For consistent performance of an integrated circuit, the electrical characteristics of semiconductor devices need to be consistent. Thus, controllable aspects of the variations in the electrical characteristics need to be controlled more tightly. One of the mechanisms of inducing variations in device characteristics in a semiconductor-on-insulator (SOI) substrate is diffusion of dopants (B, Ga, In, P, As, Sb. etc.) over time through isolations through the buried oxide layer in the SOI substrate. The diffusion of dopants may occur vertically or laterally through the buried oxide layer. The dopants may eventually diffuse into semiconductor devices located in the top semiconductor layer and cause shifts in device characteristics such as the threshold voltage (Vt) of a transistor. Another negative impact to device characteristics is loss of dopants from source and drain extension regions and deep source and drain regions into the buried insulator layer, which causes an increase in source resistance and/or drain resistance.
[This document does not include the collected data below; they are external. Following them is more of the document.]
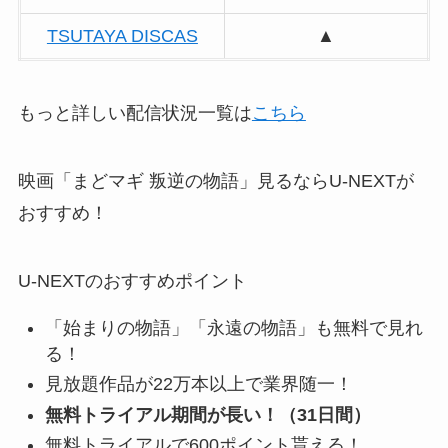
TSUTAYA DISCAS
▲
もっと詳しい配信状況一覧は
こちら
映画「まどマギ 叛逆の物語」見るならU-NEXTが
おすすめ！
U-NEXTのおすすめポイント
「始まりの物語」「永遠の物語」も無料で見れ
る！
見放題作品が22万本以上で業界随一！
無料トライアル期間が長い！（31日間）
無料トライアルで600ポイント貰える！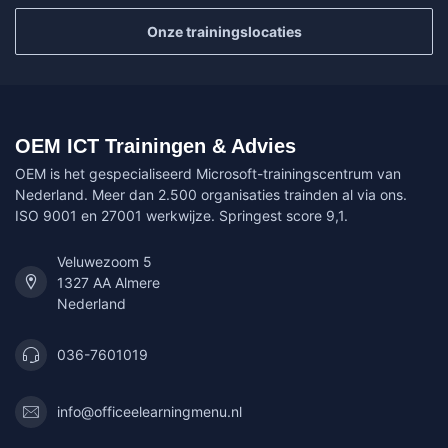
Onze trainingslocaties
OEM ICT Trainingen & Advies
OEM is het gespecialiseerd Microsoft-trainingscentrum van
Nederland. Meer dan 2.500 organisaties trainden al via ons.
ISO 9001 en 27001 werkwijze. Springest score 9,1.
Veluwezoom 5
1327 AA Almere
Nederland
036-7601019
info@officeelearningmenu.nl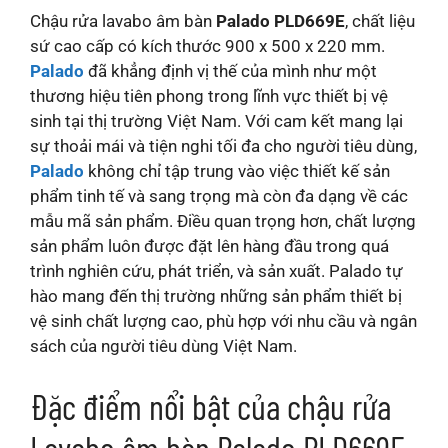
Chậu rửa lavabo âm bàn
Palado PLD669E
, chất liệu
sứ cao cấp có kích thước 900 x 500 x 220 mm.
Palado
đã khẳng định vị thế của mình như một
thương hiệu tiên phong trong lĩnh vực thiết bị vệ
sinh tại thị trường Việt Nam. Với cam kết mang lại
sự thoải mái và tiện nghi tối đa cho người tiêu dùng,
Palado
không chỉ tập trung vào việc thiết kế sản
phẩm tinh tế và sang trọng mà còn đa dạng về các
mẫu mã sản phẩm. Điều quan trọng hơn, chất lượng
sản phẩm luôn được đặt lên hàng đầu trong quá
trình nghiên cứu, phát triển, và sản xuất. Palado tự
hào mang đến thị trường những sản phẩm thiết bị
vệ sinh chất lượng cao, phù hợp với nhu cầu và ngân
sách của người tiêu dùng Việt Nam.
Đặc điểm nổi bật của chậu rửa
Lavabo âm bàn Palado PLD669E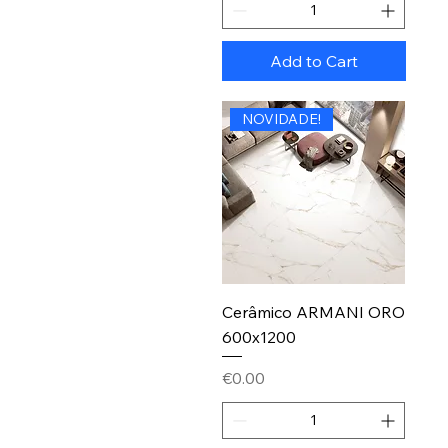
Add to Cart
NOVIDADE!
Cerâmico ARMANI ORO
600x1200
Price
€0.00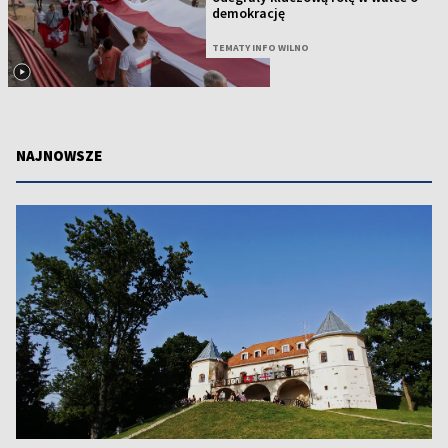
demokrację
TEMATY INFO WILNO
NAJNOWSZE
As scaling of semiconductor devices continues, the thickness of the top semiconductor layer decreases, making control of dopant diffusion to the buried insulator layer more critical. While thermal processing techniques, such as a laser anneal or a flash anneal, have been proposed to reduce diffusion of the dopant atoms in SOI devices, such techniques tend to significantly increase complexity of a semiconductor processing flow. Further, some processing steps, such as activation of dopants introduced into a polysilicon gate by on implantation, requires a high temperature thermal processing step that for dopant activation that invariably induces diffusion of dopants. Such processing steps make it difficult to provide an integration scheme that avoids diffusion of dopants introduced into the semiconductor devices during well level ion implantation steps, i.e., ion implantations steps prior to formation of a gate stack. For example, in semiconductor devices formed on an ultra-thin semiconductor-on-insulator (UTSOI) substrate having a 18 nm thick top semiconductor layer, increase in source and drain resistance that degrades the drive current of a p-type field effect transistor by more than 30% due to loss of boron atoms from the source and drain extension regions has been observed. In an n-type field effect transistor which employs a portion of a top semiconductor layer having a thickness of about 13 nm, loss of arsenic atoms from the source and drain regions may also cause degradation of device performance. Similar problems exist for dopant atoms introduced into a semiconductor device during halo ion implantations, since loss of dopant ions from the halo regions introduces negative impacts and device parameter variations.
In view of the above, there exists a need for a semiconductor structure providing beneficial effects of semiconductor-on-insulator substrate, while concurrently preventing diffusion of dopants into or out of a buried insulator layer, and methods of manufacturing the same without significantly increasing process complexity or cost.